(Beginning of TEXT)

# How do you evaluate the integral int dx/(1-x^2)^(5/2)?

Aug 15, 2017

$\frac{x \left(3 - 2 {x}^{2}\right)}{3 {\left(1 - {x}^{2}\right)}^{\frac{3}{2}}} + C$

#### Explanation:

Let $x = \sin \theta$. This implies that $\mathrm{dx} = \cos \theta d \theta$.

$\int \frac{\mathrm{dx}}{1 - {x}^{2}} ^ \left(\frac{5}{2}\right)$

$= \int \frac{\cos \theta d \theta}{1 - {\sin}^{2} \theta} ^ \left(\frac{5}{2}\right)$

$= \int \cos \frac{\theta}{{\cos}^{2} \theta} ^ \left(\frac{5}{2}\right) d \theta$

$= \int {\sec}^{4} \theta d \theta$

$= \int {\sec}^{2} \theta \left(1 + {\tan}^{2} \theta\right) d \theta$

Let $u = \tan \theta$ so $\mathrm{du} = {\sec}^{2} \theta d \theta$.

(End of TEXT)

REQUEST A: From the records, quote the lines from the line with "What is the change" up to and including the line with "Reading right to".
The records have no connection to the integral text.

(Beginning of INFORMATION GIVEN)

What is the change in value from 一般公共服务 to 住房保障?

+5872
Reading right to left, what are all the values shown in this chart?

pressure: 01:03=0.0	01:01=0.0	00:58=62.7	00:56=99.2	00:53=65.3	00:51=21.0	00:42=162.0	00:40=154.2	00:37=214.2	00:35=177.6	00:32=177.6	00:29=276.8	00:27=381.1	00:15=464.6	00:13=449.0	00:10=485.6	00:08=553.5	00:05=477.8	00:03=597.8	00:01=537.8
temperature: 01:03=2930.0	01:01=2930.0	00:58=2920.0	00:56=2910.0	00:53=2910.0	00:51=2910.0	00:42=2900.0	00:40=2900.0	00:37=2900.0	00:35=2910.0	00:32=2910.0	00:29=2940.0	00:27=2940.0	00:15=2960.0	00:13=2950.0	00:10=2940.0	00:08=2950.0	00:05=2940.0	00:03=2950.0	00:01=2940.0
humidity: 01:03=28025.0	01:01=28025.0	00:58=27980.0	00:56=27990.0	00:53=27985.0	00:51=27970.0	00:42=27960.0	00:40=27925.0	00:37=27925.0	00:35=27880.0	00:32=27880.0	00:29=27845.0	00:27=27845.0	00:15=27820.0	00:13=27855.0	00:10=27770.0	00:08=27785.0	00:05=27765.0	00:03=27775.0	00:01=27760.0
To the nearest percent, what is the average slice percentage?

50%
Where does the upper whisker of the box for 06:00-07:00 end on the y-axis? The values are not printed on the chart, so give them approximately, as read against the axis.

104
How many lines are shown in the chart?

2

(End of INFORMATION GIVEN)
(Beginning of INFORMATION GIVEN)

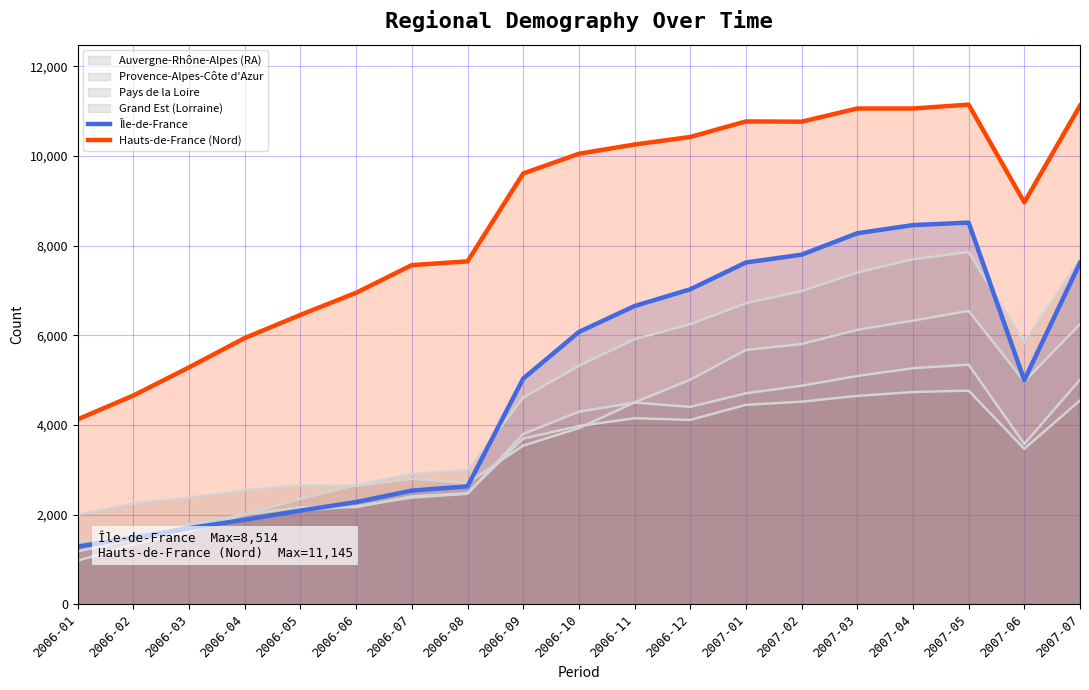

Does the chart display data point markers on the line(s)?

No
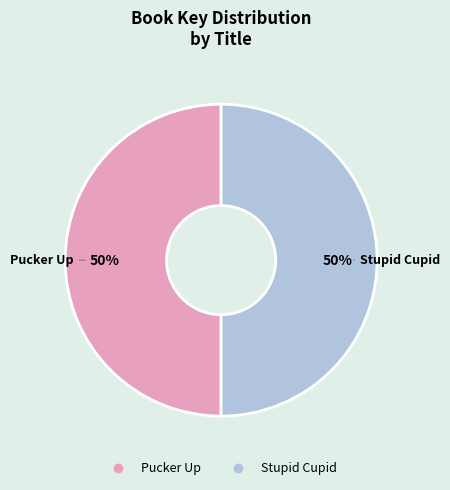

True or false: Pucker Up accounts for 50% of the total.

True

(End of INFORMATION GIVEN)

REQUEST B: Translate this sentence from the integral text into Spanish: "This implies that $\mathrm{dx} = \cos \theta d \theta$."

EXERCISE ANSWER A:
What is the change in value from 一般公共服务 to 住房保障?

+5872
Reading right to left, what are all the values shown in this chart?

EXERCISE ANSWER B: Esto implica que $\mathrm{dx} = \cos \theta d \theta$.